◆ Problem requirements ◆
Display each line in the listing that contains the string "Maca", reproducing every matching line in full.

Data excerpts
_ _ _ _
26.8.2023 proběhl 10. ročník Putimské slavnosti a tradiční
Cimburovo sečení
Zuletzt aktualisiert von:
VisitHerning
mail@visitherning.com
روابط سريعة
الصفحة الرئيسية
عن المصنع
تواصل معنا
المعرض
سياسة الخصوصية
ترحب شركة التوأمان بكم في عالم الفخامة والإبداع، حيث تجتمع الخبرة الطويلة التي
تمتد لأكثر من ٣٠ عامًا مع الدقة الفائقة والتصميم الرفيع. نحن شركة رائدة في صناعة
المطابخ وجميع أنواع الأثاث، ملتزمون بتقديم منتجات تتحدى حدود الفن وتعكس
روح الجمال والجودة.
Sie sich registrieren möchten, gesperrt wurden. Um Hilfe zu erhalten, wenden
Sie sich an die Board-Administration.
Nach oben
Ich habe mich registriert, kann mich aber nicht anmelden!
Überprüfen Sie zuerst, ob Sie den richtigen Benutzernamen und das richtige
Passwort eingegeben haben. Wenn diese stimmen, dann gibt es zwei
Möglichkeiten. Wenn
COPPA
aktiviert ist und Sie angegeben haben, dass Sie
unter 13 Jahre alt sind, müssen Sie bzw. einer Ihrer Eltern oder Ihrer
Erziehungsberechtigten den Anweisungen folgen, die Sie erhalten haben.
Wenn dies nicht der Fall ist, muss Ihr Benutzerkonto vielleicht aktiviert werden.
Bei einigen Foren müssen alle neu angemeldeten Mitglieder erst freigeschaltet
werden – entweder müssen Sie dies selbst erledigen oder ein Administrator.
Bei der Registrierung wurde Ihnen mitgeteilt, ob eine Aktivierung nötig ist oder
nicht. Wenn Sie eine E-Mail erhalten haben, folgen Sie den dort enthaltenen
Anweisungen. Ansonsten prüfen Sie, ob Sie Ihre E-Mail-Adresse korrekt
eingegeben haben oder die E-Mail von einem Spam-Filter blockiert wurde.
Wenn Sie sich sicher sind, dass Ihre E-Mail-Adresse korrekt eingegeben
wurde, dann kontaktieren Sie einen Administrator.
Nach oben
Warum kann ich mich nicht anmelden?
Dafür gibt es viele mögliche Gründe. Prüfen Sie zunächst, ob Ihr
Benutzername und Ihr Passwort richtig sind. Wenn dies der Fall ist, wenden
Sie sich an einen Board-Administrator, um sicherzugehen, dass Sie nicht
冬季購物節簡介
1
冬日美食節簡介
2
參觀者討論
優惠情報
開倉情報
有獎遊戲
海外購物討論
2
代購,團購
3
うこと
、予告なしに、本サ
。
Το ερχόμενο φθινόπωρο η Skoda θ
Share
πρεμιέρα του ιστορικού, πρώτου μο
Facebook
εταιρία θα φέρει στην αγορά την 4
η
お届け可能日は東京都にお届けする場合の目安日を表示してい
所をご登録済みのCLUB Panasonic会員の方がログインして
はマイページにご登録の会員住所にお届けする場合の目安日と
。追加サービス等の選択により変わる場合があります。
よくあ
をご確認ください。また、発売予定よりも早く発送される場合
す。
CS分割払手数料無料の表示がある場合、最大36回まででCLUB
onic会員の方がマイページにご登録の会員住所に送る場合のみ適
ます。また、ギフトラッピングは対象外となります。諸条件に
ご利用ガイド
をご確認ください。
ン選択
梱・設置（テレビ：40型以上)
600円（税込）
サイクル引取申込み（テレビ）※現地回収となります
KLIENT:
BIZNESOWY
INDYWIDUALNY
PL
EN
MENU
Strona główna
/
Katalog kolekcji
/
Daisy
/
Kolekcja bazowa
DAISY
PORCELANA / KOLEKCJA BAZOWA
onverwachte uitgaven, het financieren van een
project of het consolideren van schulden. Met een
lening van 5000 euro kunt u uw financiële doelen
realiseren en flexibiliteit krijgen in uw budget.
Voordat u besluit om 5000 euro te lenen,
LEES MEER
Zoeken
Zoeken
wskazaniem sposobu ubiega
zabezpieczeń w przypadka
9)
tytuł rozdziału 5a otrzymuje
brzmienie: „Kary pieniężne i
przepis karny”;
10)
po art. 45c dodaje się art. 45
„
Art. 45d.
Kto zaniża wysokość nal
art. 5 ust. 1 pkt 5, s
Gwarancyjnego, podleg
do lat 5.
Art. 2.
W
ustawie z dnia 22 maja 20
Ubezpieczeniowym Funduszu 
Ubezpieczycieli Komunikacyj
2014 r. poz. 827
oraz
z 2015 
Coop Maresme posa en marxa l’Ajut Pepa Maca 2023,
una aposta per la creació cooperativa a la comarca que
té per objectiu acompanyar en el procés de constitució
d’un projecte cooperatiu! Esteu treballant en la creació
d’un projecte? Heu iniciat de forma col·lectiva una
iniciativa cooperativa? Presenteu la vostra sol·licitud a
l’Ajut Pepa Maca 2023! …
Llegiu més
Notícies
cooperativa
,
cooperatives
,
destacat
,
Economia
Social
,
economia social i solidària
_ _ _ _
◆ Exercise result ◆
Coop Maresme posa en marxa l’Ajut Pepa Maca 2023,
l’Ajut Pepa Maca 2023! …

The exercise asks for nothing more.